THE PROBLEM: Locate the line that contains "力生制药：格列吡嗪控释片通过上市许可" in the data that follows. Copy it and every subsequent line to the end, exactly, excluding pictures.

======

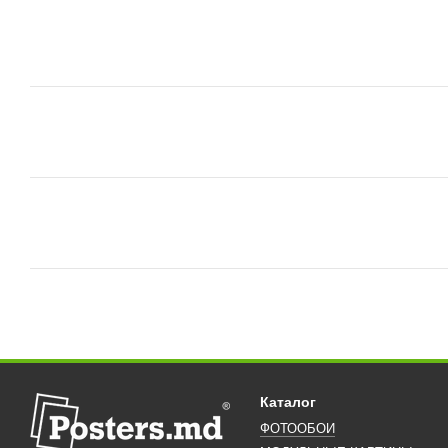
Каталог
ФОТООБОИ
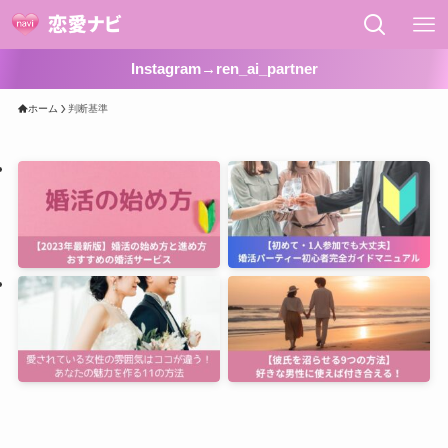
Instagram→ren_ai_partner
ホーム
判断基準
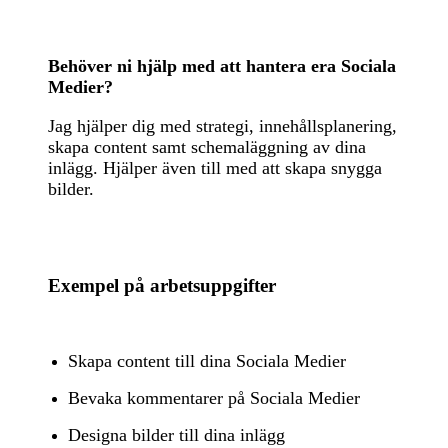
Behöver ni hjälp med att hantera era Sociala
Medier?
Jag hjälper dig med strategi, innehållsplanering,
skapa content samt schemaläggning av dina
inlägg. Hjälper även till med att skapa snygga
bilder.
Exempel på arbetsuppgifter
Skapa content till dina Sociala Medier
Bevaka kommentarer på Sociala Medier
Designa bilder till dina inlägg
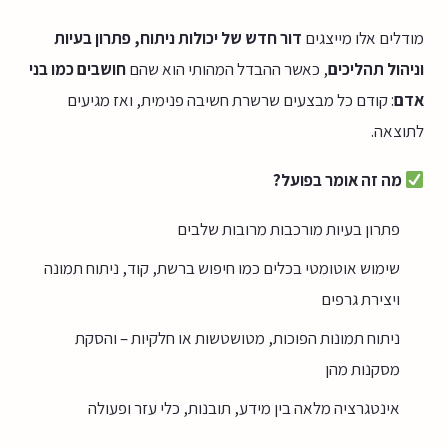
מודלים אלו מייצגים
דור חדש של יכולות ניתוח, פתרון בעיות
וניהול תהליכים
, כאשר ההבדל המהותי הוא שהם
חושבים כמו בני
אדם
: קודם כל מבצעים שרשרת חשיבה פנימית, ואז מגיעים
לתוצאה.
מה זה אומר בפועל?
פתרון בעיות מורכבות מרובות שלבים
שימוש אוטומטי בכלים כמו חיפוש ברשת, קוד, ניתוח תמונה
ויצירת גרפים
ניתוח תמונות הפוכות, מטושטשות או חלקיות – והסקת
מסקנות מהן
אינטגרציה מלאה בין מידע, תובנות, כלי עזר ופעולה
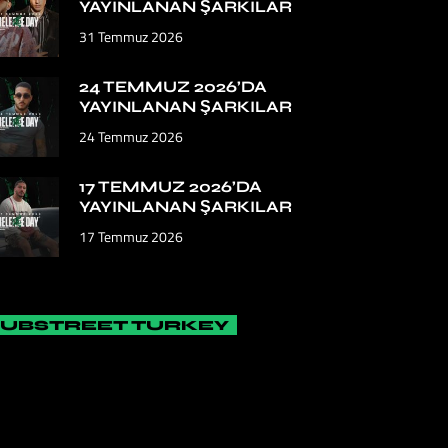
YAYINLANAN ŞARKILAR
31 Temmuz 2026
24 TEMMUZ 2026’DA
YAYINLANAN ŞARKILAR
24 Temmuz 2026
17 TEMMUZ 2026’DA
YAYINLANAN ŞARKILAR
17 Temmuz 2026
SUBSTREET TURKEY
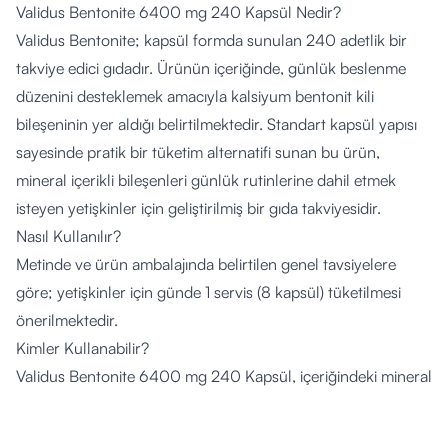
Validus Bentonite 6400 mg 240 Kapsül Nedir?
Validus Bentonite; kapsül formda sunulan 240 adetlik bir
takviye edici gıdadır. Ürünün içeriğinde, günlük beslenme
düzenini desteklemek amacıyla kalsiyum bentonit kili
bileşeninin yer aldığı belirtilmektedir. Standart kapsül yapısı
sayesinde pratik bir tüketim alternatifi sunan bu ürün,
mineral içerikli bileşenleri günlük rutinlerine dahil etmek
isteyen yetişkinler için geliştirilmiş bir gıda takviyesidir.
Nasıl Kullanılır?
Metinde ve ürün ambalajında belirtilen genel tavsiyelere
göre; yetişkinler için günde 1 servis (8 kapsül) tüketilmesi
önerilmektedir.
Kimler Kullanabilir?
Validus Bentonite 6400 mg 240 Kapsül, içeriğindeki mineral
bileşeni dışarıdan ek destek olarak almak isteyen yetişkinlerin
kullanımına uygundur. Kronik sağlık durumları, hamilelik,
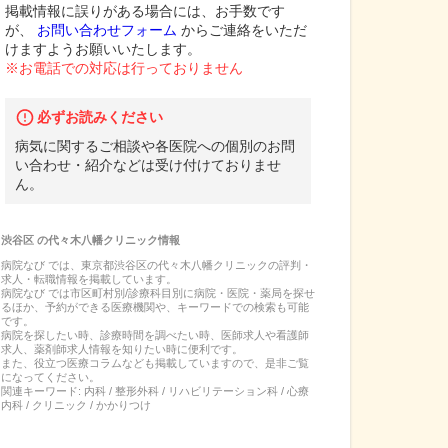
掲載情報に誤りがある場合には、お手数です
が、
お問い合わせフォーム
からご連絡をいただ
けますようお願いいたします。
※お電話での対応は行っておりません
必ずお読みください
病気に関するご相談や各医院への個別のお問
い合わせ・紹介などは受け付けておりませ
ん。
渋谷区
の
代々木八幡クリニック
情報
病院なび では、
東京都
渋谷区
の
代々木八幡クリニック
の
評判・
求人・転職
情報を掲載しています。
病院なび では市区町村別/診療科目別に病院・医院・薬局を探せ
るほか、予約ができる医療機関や、キーワードでの検索も可能
です。
病院を探したい時、診療時間を調べたい時、医師求人や看護師
求人、薬剤師求人情報を知りたい時に便利です。
また、役立つ医療コラムなども掲載していますので、是非ご覧
になってください。
関連キーワード:
内科 / 整形外科 / リハビリテーション科 / 心療
内科 / クリニック / かかりつけ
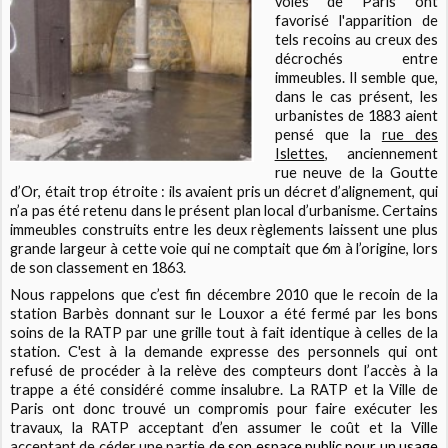
voies de Paris ont
favorisé l'apparition de
tels recoins au creux des
décrochés entre
immeubles. Il semble que,
dans le cas présent, les
urbanistes de 1883 aient
pensé que la
rue des
Islettes
, anciennement
rue neuve de la Goutte
d’Or, était trop étroite : ils avaient pris un décret d’alignement, qui
n’a pas été retenu dans le présent plan local d’urbanisme. Certains
immeubles construits entre les deux règlements laissent une plus
grande largeur à cette voie qui ne comptait que 6m à l’origine, lors
de son classement en 1863.
Nous rappelons que c’est fin décembre 2010 que le recoin de la
station Barbès donnant sur le Louxor a été fermé par les bons
soins de la RATP par une grille tout à fait identique à celles de la
station. C'est à la demande expresse des personnels qui ont
refusé de procéder à la relève des compteurs dont l’accès à la
trappe a été considéré comme insalubre. La RATP et la Ville de
Paris ont donc trouvé un compromis pour faire exécuter les
travaux, la RATP acceptant d’en assumer le coût et la Ville
acceptant de céder une partie
de son espace public pour un usage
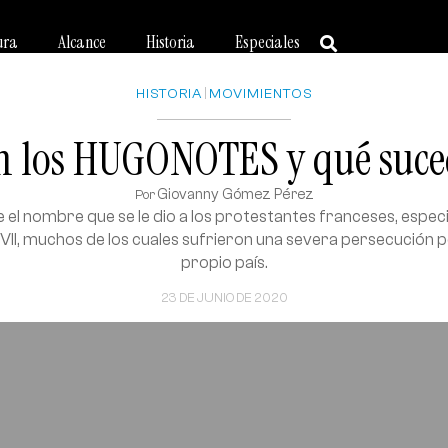
ura
Alcance
Historia
Especiales
HISTORIA
|
MOVIMIENTOS
n los HUGONOTES y qué suced
Giovanny Gómez Pérez
Por
el nombre que se le dio a los protestantes franceses, espec
XVII, muchos de los cuales sufrieron una severa persecución p
propio país.
23 DE JUNIO DE 2020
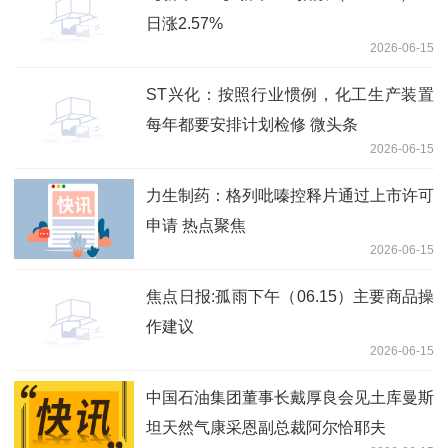
日涨2.57%
2026-06-15
ST兴化：按照行业惯例，化工生产装置
每年都要安排计划检修 微头条
2026-06-15
力生制药：格列吡嗪控释片通过上市许可
申请 热点聚焦
2026-06-15
焦点日报:孤雨下午（06.15）主要商品操
作建议
2026-06-15
中国石油集团董事长戴厚良会见土库曼斯
坦天然气康采恩副总裁阿尔恰耶夫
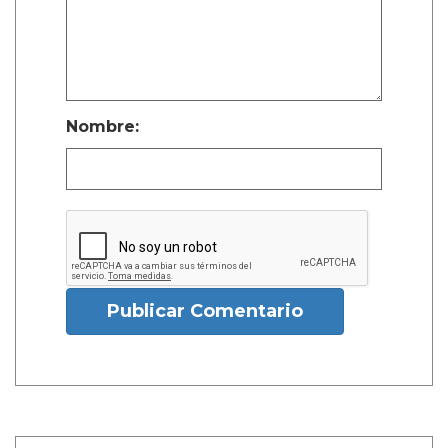
Nombre:
Publicar Comentario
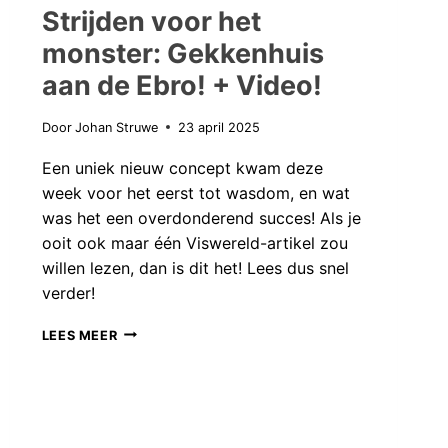
Strijden voor het
monster: Gekkenhuis
aan de Ebro! + Video!
Door
Johan Struwe
23 april 2025
Een uniek nieuw concept kwam deze
week voor het eerst tot wasdom, en wat
was het een overdonderend succes! Als je
ooit ook maar één Viswereld-artikel zou
willen lezen, dan is dit het! Lees dus snel
verder!
STRIJDEN
LEES MEER
VOOR
HET
MONSTER:
GEKKENHUIS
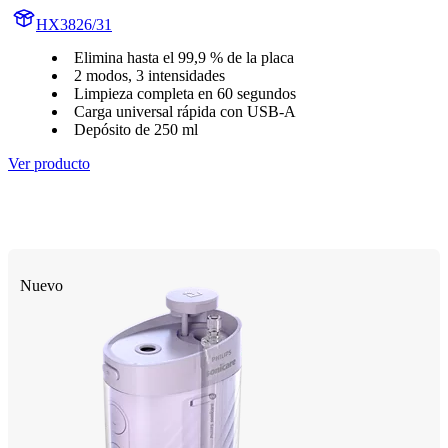
HX3826/31
Elimina hasta el 99,9 % de la placa
2 modos, 3 intensidades
Limpieza completa en 60 segundos
Carga universal rápida con USB-A
Depósito de 250 ml
Ver producto
Nuevo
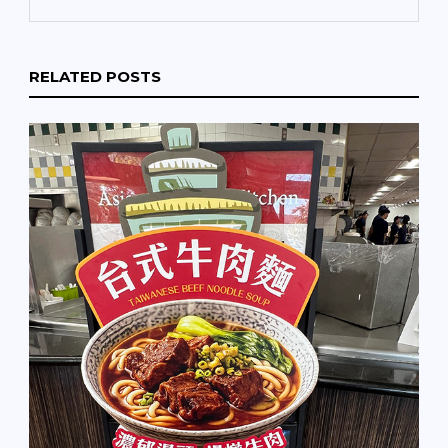
RELATED POSTS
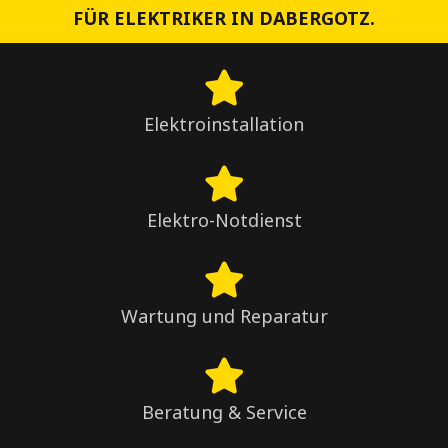
FÜR ELEKTRIKER IN DABERGOTZ.
Elektroinstallation
Elektro-Notdienst
Wartung und Reparatur
Beratung & Service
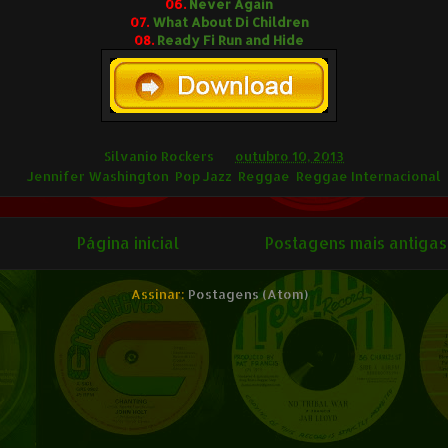
06.
Never Again
07.
What About Di Children
08.
Ready Fi Run and Hide
ilvânio Rockers
Silvanio Rockers
às
outubro 10, 2013
ags
Jennifer Washington
,
Pop Jazz
,
Reggae
,
Reggae Internacional
Página inicial
Postagens mais antigas
Assinar:
Postagens (Atom)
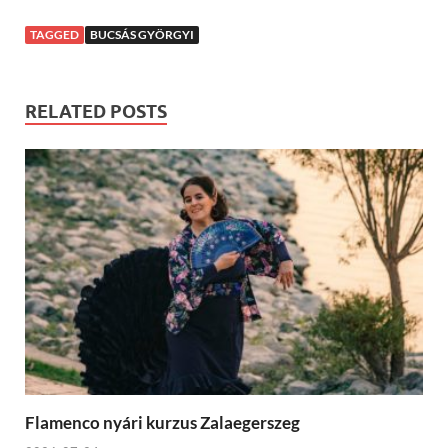
TAGGED
BUCSÁS GYÖRGYI
RELATED POSTS
Flamenco nyári kurzus Zalaegerszeg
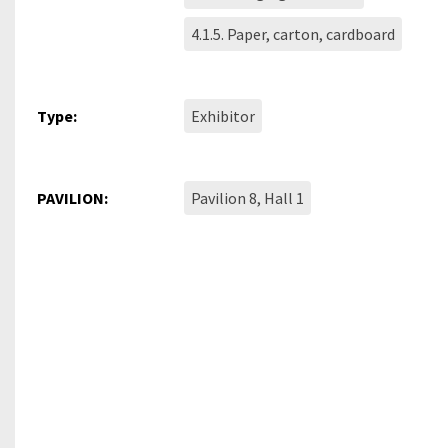
4.1.5. Paper, carton, cardboard
Type:
Exhibitor
PAVILION:
Pavilion 8, Hall 1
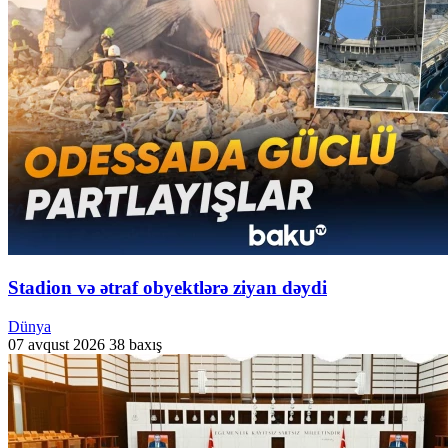
Stadion və ətraf obyektlərə ziyan dəydi
Dünya
07 avqust 2026
38 baxış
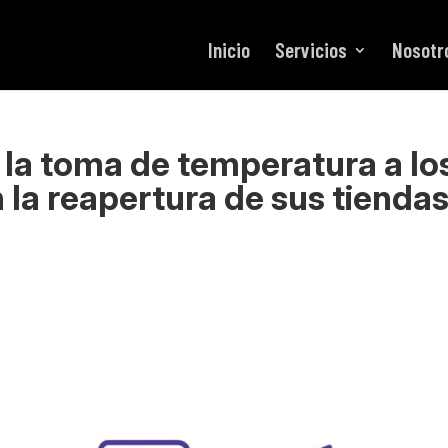
Inicio
Servicios
Nosotr
la toma de temperatura a lo
 la reapertura de sus tiendas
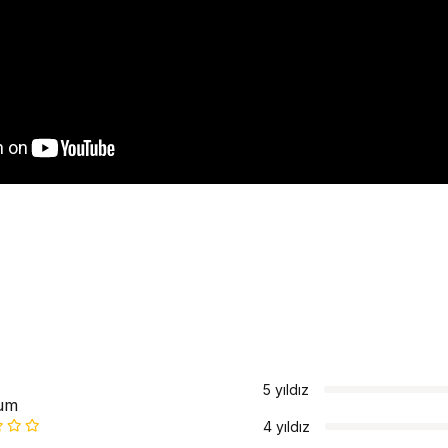
5 yıldız
um
4 yıldız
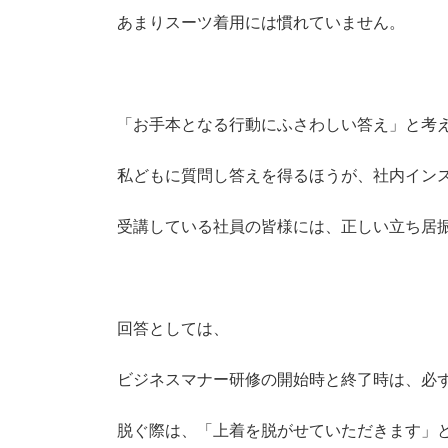
あまりスーツ着用には慣れていません。
「お手本となる行動にふさわしい答え」と考
私どもに質問し答えを得るほうが、社内イン
受講している社員の皆様には、正しい立ち居
回答としては、
ビジネスマナー研修の開始時と終了時は、必
脱ぐ際は、「上着を脱がせていただきます」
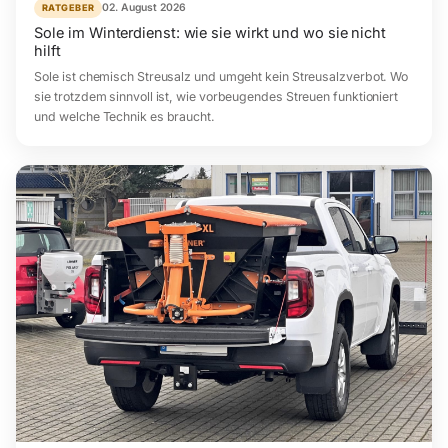
02. August 2026
RATGEBER
Sole im Winterdienst: wie sie wirkt und wo sie nicht
hilft
Sole ist chemisch Streusalz und umgeht kein Streusalzverbot. Wo
sie trotzdem sinnvoll ist, wie vorbeugendes Streuen funktioniert
und welche Technik es braucht.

======

COMPLETED TASK:
力生制药：格列吡嗪控释片通过上市许可
申请 热点聚焦
2026-06-15
焦点日报:孤雨下午（06.15）主要商品操
作建议
2026-06-15
中国石油集团董事长戴厚良会见土库曼斯
坦天然气康采恩副总裁阿尔恰耶夫
Nombre:
Publicar Comentario
Strijden voor het
monster: Gekkenhuis
aan de Ebro! + Video!
Door
Johan Struwe
23 april 2025
Een uniek nieuw concept kwam deze
week voor het eerst tot wasdom, en wat
was het een overdonderend succes! Als je
ooit ook maar één Viswereld-artikel zou
willen lezen, dan is dit het! Lees dus snel
verder!
STRIJDEN
LEES MEER
VOOR
HET
MONSTER:
GEKKENHUIS
HX3826/31
Elimina hasta el 99,9 % de la placa
2 modos, 3 intensidades
Limpieza completa en 60 segundos
Carga universal rápida con USB-A
Depósito de 250 ml
Ver producto
Nuevo
RELATED POSTS
FÜR ELEKTRIKER IN DABERGOTZ.
Elektroinstallation
Elektro-Notdienst
Wartung und Reparatur
Beratung & Service
06.
Never Again
07.
What About Di Children
08.
Ready Fi Run and Hide
ilvânio Rockers
Silvanio Rockers
às
outubro 10, 2013
ags
Jennifer Washington
,
Pop Jazz
,
Reggae
,
Reggae Internacional
Página inicial
Postagens mais antigas
Assinar:
Postagens (Atom)
TAGGED
BUCSÁS GYÖRGYI
RELATED POSTS
Flamenco nyári kurzus Zalaegerszeg
4.1.5. Paper, carton, cardboard
Type:
Exhibitor
PAVILION:
Pavilion 8, Hall 1
Stadion və ətraf obyektlərə ziyan dəydi
Dünya
07 avqust 2026
38 baxış
Inicio
Servicios
Nosotr
la toma de temperatura a lo
 la reapertura de sus tiendas
5 yıldız
um
4 yıldız
あまりスーツ着用には慣れていません。
「お手本となる行動にふさわしい答え」と考
私どもに質問し答えを得るほうが、社内イン
受講している社員の皆様には、正しい立ち居
回答としては、
ビジネスマナー研修の開始時と終了時は、必
脱ぐ際は、「上着を脱がせていただきます」
02. August 2026
RATGEBER
Sole im Winterdienst: wie sie wirkt und wo sie nicht
hilft
Sole ist chemisch Streusalz und umgeht kein Streusalzverbot. Wo
sie trotzdem sinnvoll ist, wie vorbeugendes Streuen funktioniert
und welche Technik es braucht.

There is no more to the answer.